As with Russel Barnes, my casters have disintegrated, as well. I will be looking for better replacements. My question is: How on earth did you set up the saw so you could remove them? I'm guessing that the saw was carefully set on it's back. If so, can someone please let me know how to do that without damaging anything?
Thanks for any response.

eubean


----------



## CaptainKlutz (Apr 23, 2014)

> How on earth did you set up the saw so you could remove them?
> - eubean525


2 suggestions:
1) Use engine lift. Run straps under neath, and lift off ground.
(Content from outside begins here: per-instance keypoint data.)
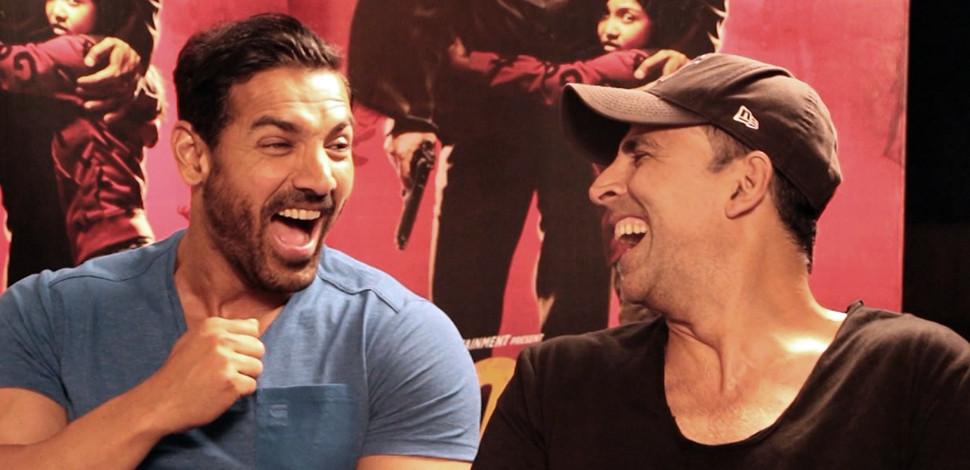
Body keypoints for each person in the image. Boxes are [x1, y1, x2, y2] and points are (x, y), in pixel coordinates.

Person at [0, 12, 480, 469]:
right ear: (193, 156)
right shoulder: (45, 314)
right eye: (278, 144)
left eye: (337, 146)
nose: (321, 179)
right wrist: (154, 405)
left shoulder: (407, 340)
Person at [472, 53, 970, 468]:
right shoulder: (558, 385)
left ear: (744, 184)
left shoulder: (918, 378)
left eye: (640, 155)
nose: (600, 186)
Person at [348, 0, 727, 359]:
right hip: (482, 101)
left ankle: (567, 393)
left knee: (579, 281)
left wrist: (686, 50)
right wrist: (411, 111)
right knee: (466, 284)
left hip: (588, 94)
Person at [0, 0, 159, 285]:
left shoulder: (85, 53)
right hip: (112, 240)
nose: (59, 11)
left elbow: (11, 66)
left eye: (75, 1)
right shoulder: (131, 75)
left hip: (107, 246)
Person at [446, 0, 691, 107]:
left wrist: (472, 64)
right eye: (605, 15)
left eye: (628, 18)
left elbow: (553, 79)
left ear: (657, 25)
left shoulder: (636, 61)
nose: (610, 30)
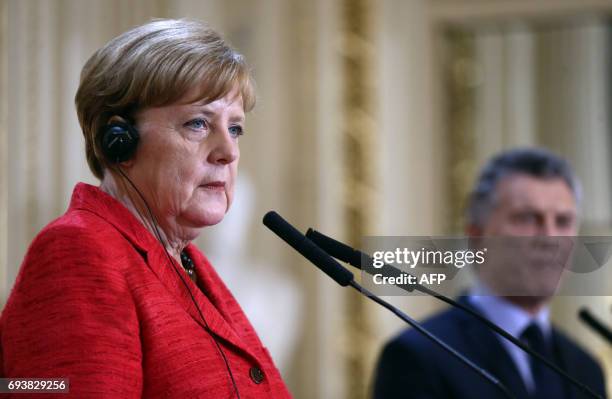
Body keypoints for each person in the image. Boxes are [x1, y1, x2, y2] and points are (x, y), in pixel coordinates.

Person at [0, 19, 291, 398]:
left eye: (235, 128)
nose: (229, 151)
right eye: (199, 123)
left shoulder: (186, 263)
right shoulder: (79, 252)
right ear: (118, 140)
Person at [373, 148, 607, 399]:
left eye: (562, 221)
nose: (549, 238)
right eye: (527, 218)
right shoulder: (418, 356)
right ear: (477, 236)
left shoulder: (586, 369)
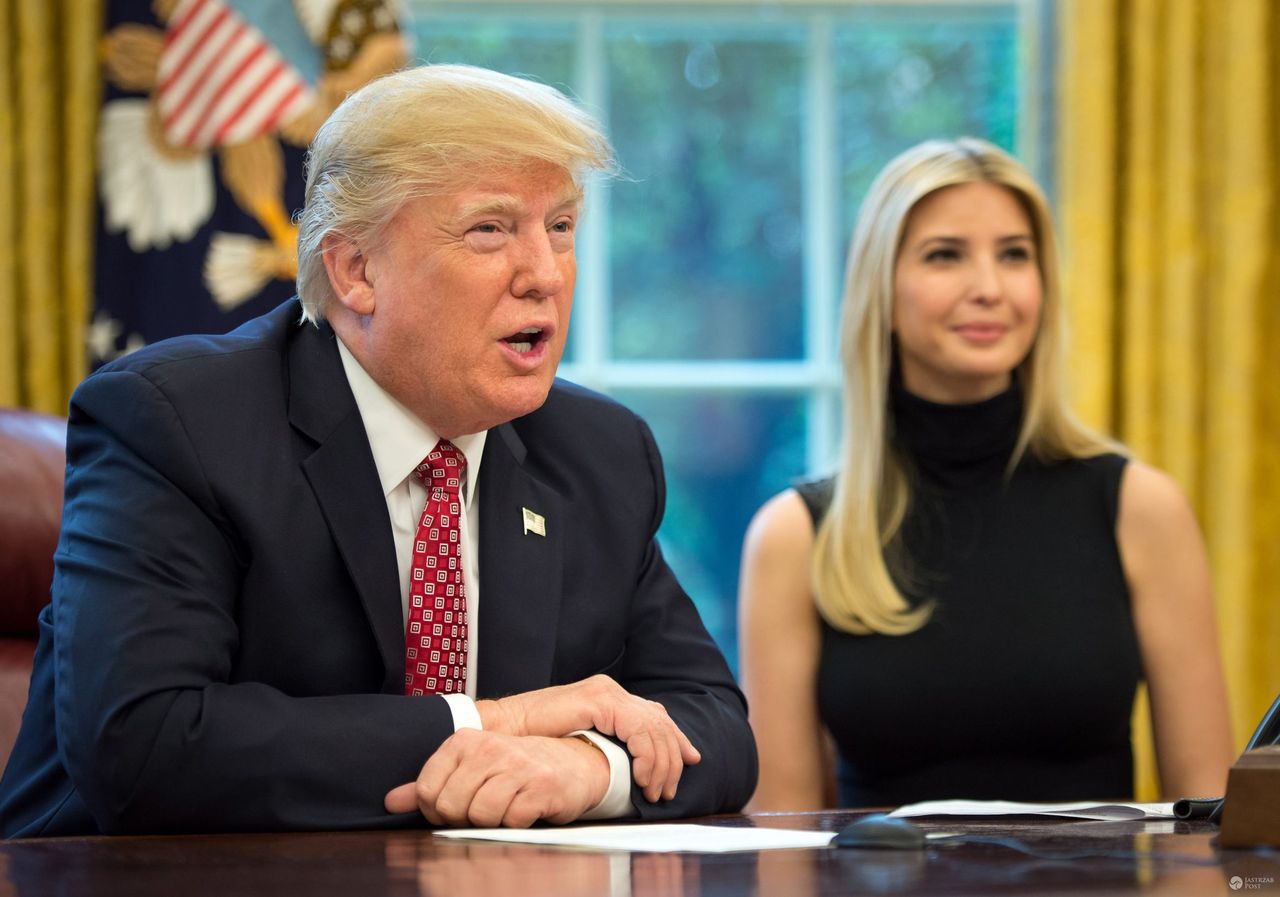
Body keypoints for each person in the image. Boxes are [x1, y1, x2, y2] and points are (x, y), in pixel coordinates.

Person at [0, 64, 756, 837]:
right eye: (490, 230)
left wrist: (589, 766)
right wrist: (492, 724)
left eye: (559, 227)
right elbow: (147, 745)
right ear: (356, 270)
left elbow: (716, 726)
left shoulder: (599, 451)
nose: (545, 275)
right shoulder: (178, 422)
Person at [738, 137, 1234, 810]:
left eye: (1014, 255)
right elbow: (783, 839)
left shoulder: (1140, 509)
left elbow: (1211, 818)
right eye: (946, 255)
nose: (990, 288)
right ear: (880, 288)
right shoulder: (795, 536)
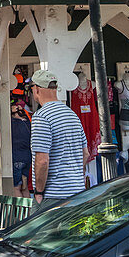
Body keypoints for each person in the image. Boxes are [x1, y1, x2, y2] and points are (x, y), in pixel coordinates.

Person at [30, 69, 88, 207]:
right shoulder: (72, 115)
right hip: (76, 192)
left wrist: (39, 192)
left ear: (37, 89)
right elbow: (85, 153)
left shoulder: (42, 117)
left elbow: (42, 160)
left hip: (54, 195)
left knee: (37, 229)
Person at [11, 100, 32, 197]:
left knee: (16, 187)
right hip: (27, 157)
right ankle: (28, 212)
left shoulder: (12, 124)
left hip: (16, 157)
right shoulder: (28, 123)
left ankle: (20, 212)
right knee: (25, 187)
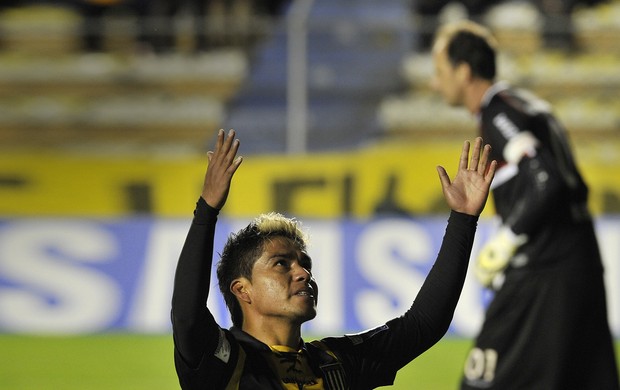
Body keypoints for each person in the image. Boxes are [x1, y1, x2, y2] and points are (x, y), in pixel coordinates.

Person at [171, 128, 497, 389]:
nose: (302, 273)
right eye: (281, 264)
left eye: (305, 264)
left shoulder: (336, 362)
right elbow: (187, 315)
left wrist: (463, 219)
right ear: (242, 290)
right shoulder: (223, 362)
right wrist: (207, 210)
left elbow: (423, 324)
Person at [431, 20, 619, 389]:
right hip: (579, 267)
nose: (434, 84)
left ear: (464, 71)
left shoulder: (499, 112)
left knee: (480, 382)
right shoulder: (526, 105)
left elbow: (545, 178)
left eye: (440, 72)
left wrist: (506, 241)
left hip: (541, 275)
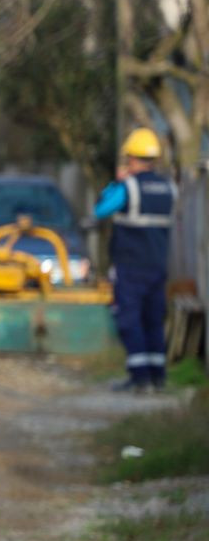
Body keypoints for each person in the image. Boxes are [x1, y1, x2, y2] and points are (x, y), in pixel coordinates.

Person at [93, 127, 176, 392]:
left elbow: (101, 209)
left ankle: (140, 379)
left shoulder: (128, 186)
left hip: (131, 266)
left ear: (131, 157)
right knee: (153, 320)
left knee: (130, 320)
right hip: (159, 265)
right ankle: (157, 377)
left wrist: (116, 183)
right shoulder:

2) Do it same way change tire on car. Jack it up from bottom, maybe slide some stands, wood, or cinder blocks underneath while I work to be safe. 
If it's close to the ground, use a 1×4 as lever arm with fulcrum and lift up enough to get something bigger under it.
If it's top heavy, lift each side/corner a little bit at time - slow and easy.
If bottom is not flat, and hard to lift it evenly; slide a 2×4 underneath wider than base, and jack up one end of 2×4 at a time; until it looks like billy bob's truck on blocks in front yard next door. 

YMMV


----------



## eubean525 (Sep 8, 2019)

Thanks, Klutz, for the very informative and funny response. I'll probably end up with the Billy Bob Method.


----------



## therealSteveN (Oct 29, 2016)

> Would appreciate advice on locking caster wheels to use on my woodworking tables.
> 
> - Russell Barnes


I have mounted a set of these on a roll around work table that when in use I want to be locked solidly. I have had them in use for around 4 years, and no troubles at all with the wheels degrading. I suppose I'll need to update this in another 15 or 20 years to give it true marks for durability.

I do know the casters I have bought from Horrible Freight, have self destructed quickly.


----------